На это у Збышека ответа не нашлось, и до поры они к тому случаю больше не возвращались.
Меж тем дни шли, а зима не кончалась. Она тянулась нескончаемыми снегопадами, обманывала ясными, солнечными днями, пугала воющими метелями, громом и грохотом зимних гроз. Всякий день, какая бы погода ни стояла над седыми кряжами, Збышек шёл с горняками в штольню и закидывал лопатой руду.
Всего в твердыне жило десятка три человек. Все они трудились или в штреках, или у плавилен, или на лугах в долине: кто на открытых выработках, кто на выпасе. Равенства промеж горняками не было. Главными считались проходчики, те, кто лучше умел грызть скалу. Они знали, как пробурить камень в нужных местах да как заложить в отверстия мешочки с громовой смесью, чтобы грохнуло посильнее да штрек пробило подальше. Добывали они больше руды и жили богаче, в отдельных комнатах твердыни. Жены их были красивее, а обушки — крепче.
Возчики и откатчики трудились не меньше, но почтения к ним не никто не выражал. Считались они промеж опытных горняков за чернь, за смердов, и Збышеку всегда то казалось несправедливым.
А вот против главного на шахте он ничего не имел. Был то самый опытный проходчик, кто знал, куда пробивать ход, чтобы ухватить за хвост самый жирный пласт. За то не любили его горы и ломали камнепадами да обвалами тело.
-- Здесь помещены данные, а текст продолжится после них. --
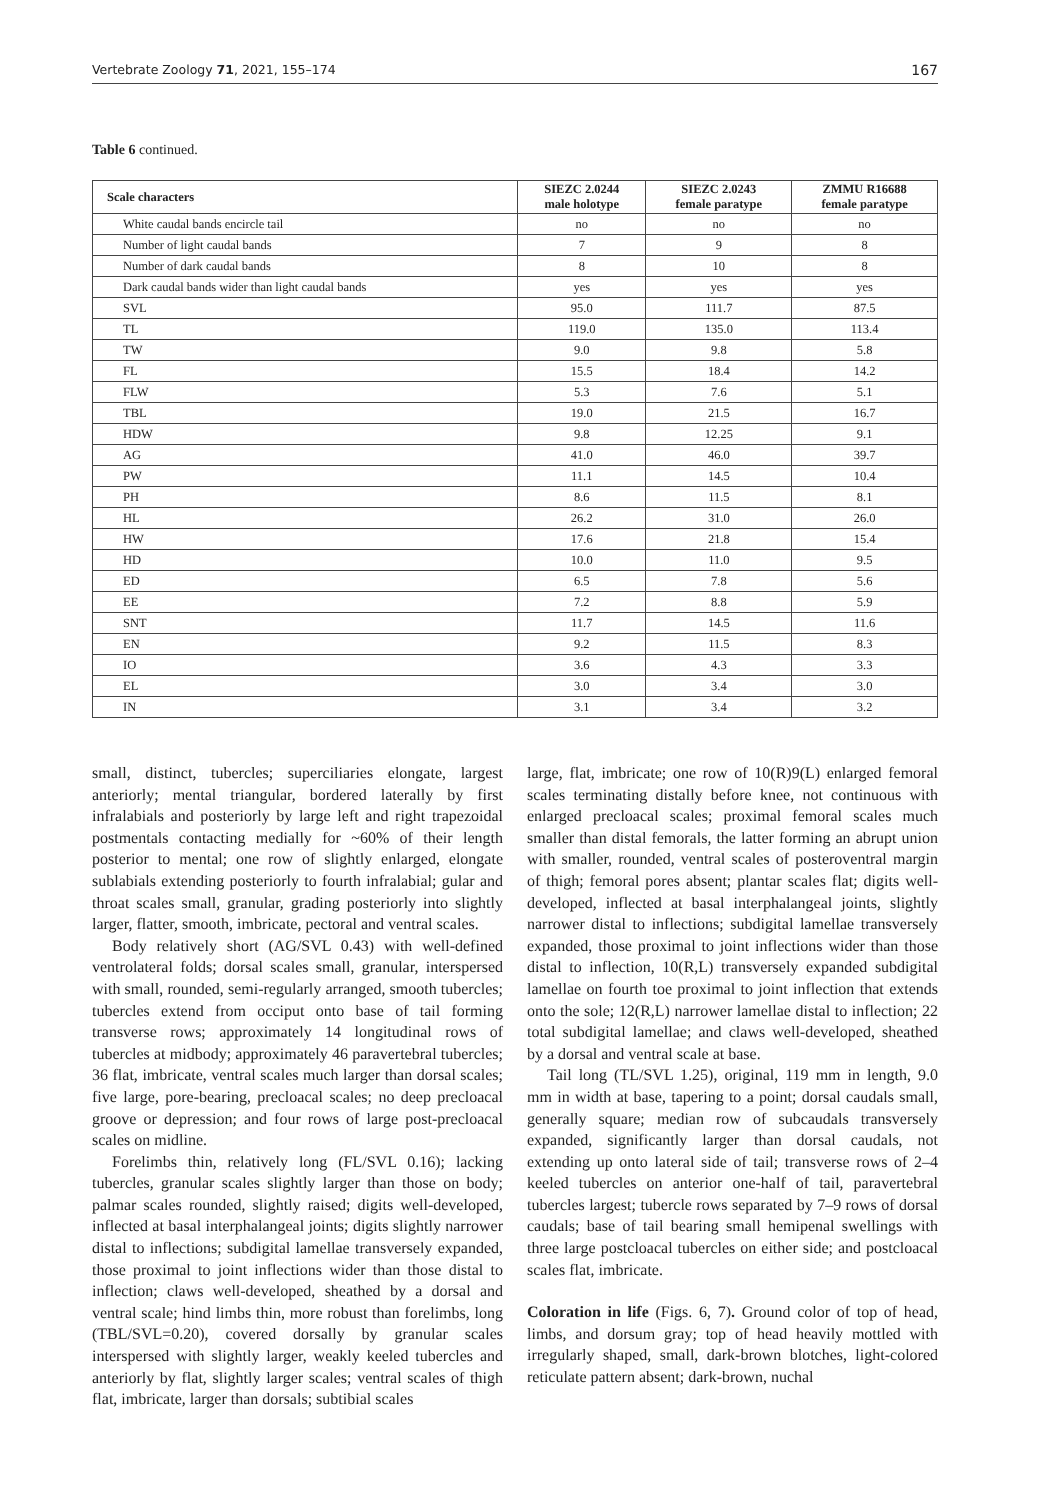Vertebrate Zoology 71, 2021, 155–174 167
Table 6 continued.
| Scale characters | SIEZC 2.0244 male holotype | SIEZC 2.0243 female paratype | ZMMU R16688 female paratype |
| --- | --- | --- | --- |
| White caudal bands encircle tail | no | no | no |
| Number of light caudal bands | 7 | 9 | 8 |
| Number of dark caudal bands | 8 | 10 | 8 |
| Dark caudal bands wider than light caudal bands | yes | yes | yes |
| SVL | 95.0 | 111.7 | 87.5 |
| TL | 119.0 | 135.0 | 113.4 |
| TW | 9.0 | 9.8 | 5.8 |
| FL | 15.5 | 18.4 | 14.2 |
| FLW | 5.3 | 7.6 | 5.1 |
| TBL | 19.0 | 21.5 | 16.7 |
| HDW | 9.8 | 12.25 | 9.1 |
| AG | 41.0 | 46.0 | 39.7 |
| PW | 11.1 | 14.5 | 10.4 |
| PH | 8.6 | 11.5 | 8.1 |
| HL | 26.2 | 31.0 | 26.0 |
| HW | 17.6 | 21.8 | 15.4 |
| HD | 10.0 | 11.0 | 9.5 |
| ED | 6.5 | 7.8 | 5.6 |
| EE | 7.2 | 8.8 | 5.9 |
| SNT | 11.7 | 14.5 | 11.6 |
| EN | 9.2 | 11.5 | 8.3 |
| IO | 3.6 | 4.3 | 3.3 |
| EL | 3.0 | 3.4 | 3.0 |
| IN | 3.1 | 3.4 | 3.2 |
small, distinct, tubercles; superciliaries elongate, largest anteriorly; mental triangular, bordered laterally by first infralabials and posteriorly by large left and right trapezoidal postmentals contacting medially for ~60% of their length posterior to mental; one row of slightly enlarged, elongate sublabials extending posteriorly to fourth infralabial; gular and throat scales small, granular, grading posteriorly into slightly larger, flatter, smooth, imbricate, pectoral and ventral scales.
Body relatively short (AG/SVL 0.43) with well-defined ventrolateral folds; dorsal scales small, granular, interspersed with small, rounded, semi-regularly arranged, smooth tubercles; tubercles extend from occiput onto base of tail forming transverse rows; approximately 14 longitudinal rows of tubercles at midbody; approximately 46 paravertebral tubercles; 36 flat, imbricate, ventral scales much larger than dorsal scales; five large, pore-bearing, precloacal scales; no deep precloacal groove or depression; and four rows of large post-precloacal scales on midline.
Forelimbs thin, relatively long (FL/SVL 0.16); lacking tubercles, granular scales slightly larger than those on body; palmar scales rounded, slightly raised; digits well-developed, inflected at basal interphalangeal joints; digits slightly narrower distal to inflections; subdigital lamellae transversely expanded, those proximal to joint inflections wider than those distal to inflection; claws well-developed, sheathed by a dorsal and ventral scale; hind limbs thin, more robust than forelimbs, long (TBL/SVL=0.20), covered dorsally by granular scales interspersed with slightly larger, weakly keeled tubercles and anteriorly by flat, slightly larger scales; ventral scales of thigh flat, imbricate, larger than dorsals; subtibial scales
large, flat, imbricate; one row of 10(R)9(L) enlarged femoral scales terminating distally before knee, not continuous with enlarged precloacal scales; proximal femoral scales much smaller than distal femorals, the latter forming an abrupt union with smaller, rounded, ventral scales of posteroventral margin of thigh; femoral pores absent; plantar scales flat; digits well-developed, inflected at basal interphalangeal joints, slightly narrower distal to inflections; subdigital lamellae transversely expanded, those proximal to joint inflections wider than those distal to inflection, 10(R,L) transversely expanded subdigital lamellae on fourth toe proximal to joint inflection that extends onto the sole; 12(R,L) narrower lamellae distal to inflection; 22 total subdigital lamellae; and claws well-developed, sheathed by a dorsal and ventral scale at base.
Tail long (TL/SVL 1.25), original, 119 mm in length, 9.0 mm in width at base, tapering to a point; dorsal caudals small, generally square; median row of subcaudals transversely expanded, significantly larger than dorsal caudals, not extending up onto lateral side of tail; transverse rows of 2–4 keeled tubercles on anterior one-half of tail, paravertebral tubercles largest; tubercle rows separated by 7–9 rows of dorsal caudals; base of tail bearing small hemipenal swellings with three large postcloacal tubercles on either side; and postcloacal scales flat, imbricate.
Coloration in life (Figs. 6, 7). Ground color of top of head, limbs, and dorsum gray; top of head heavily mottled with irregularly shaped, small, dark-brown blotches, light-colored reticulate pattern absent; dark-brown, nuchal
Люди прозвали беднягу Горемыкой, но был он богат, пользовался почетом и, говорили, носил при себе заговорённое кайло, которым мог расколоть любой камень.
Летом, когда снега сходили с перевалов, Горемыка грузил поковки на своих коз и с несколькими мужами вёз на восток, в орденское Закряжье. На «мочажину», как горняки презрительно называли болота Старой Волотвы, горбун никогда не ходил — считалось, они приносили неудачу. Здешние жители вообще были суеверны до предела: никогда не давали свой обушок, после еды кидали соль через плечо, как бы мало той ни осталось в бочонке; когда играли в кости, старались не выиграть, а проиграть — считая, что эту промашку восполнит Владыка руд. Начиная работу, они ставили в тупичке бочку пива, клали трубку да плошку с сухарями. Говорили, подземный Владыка любит это угощение и, если и не подскажет хороший пласт, то хоть от завала убережёт.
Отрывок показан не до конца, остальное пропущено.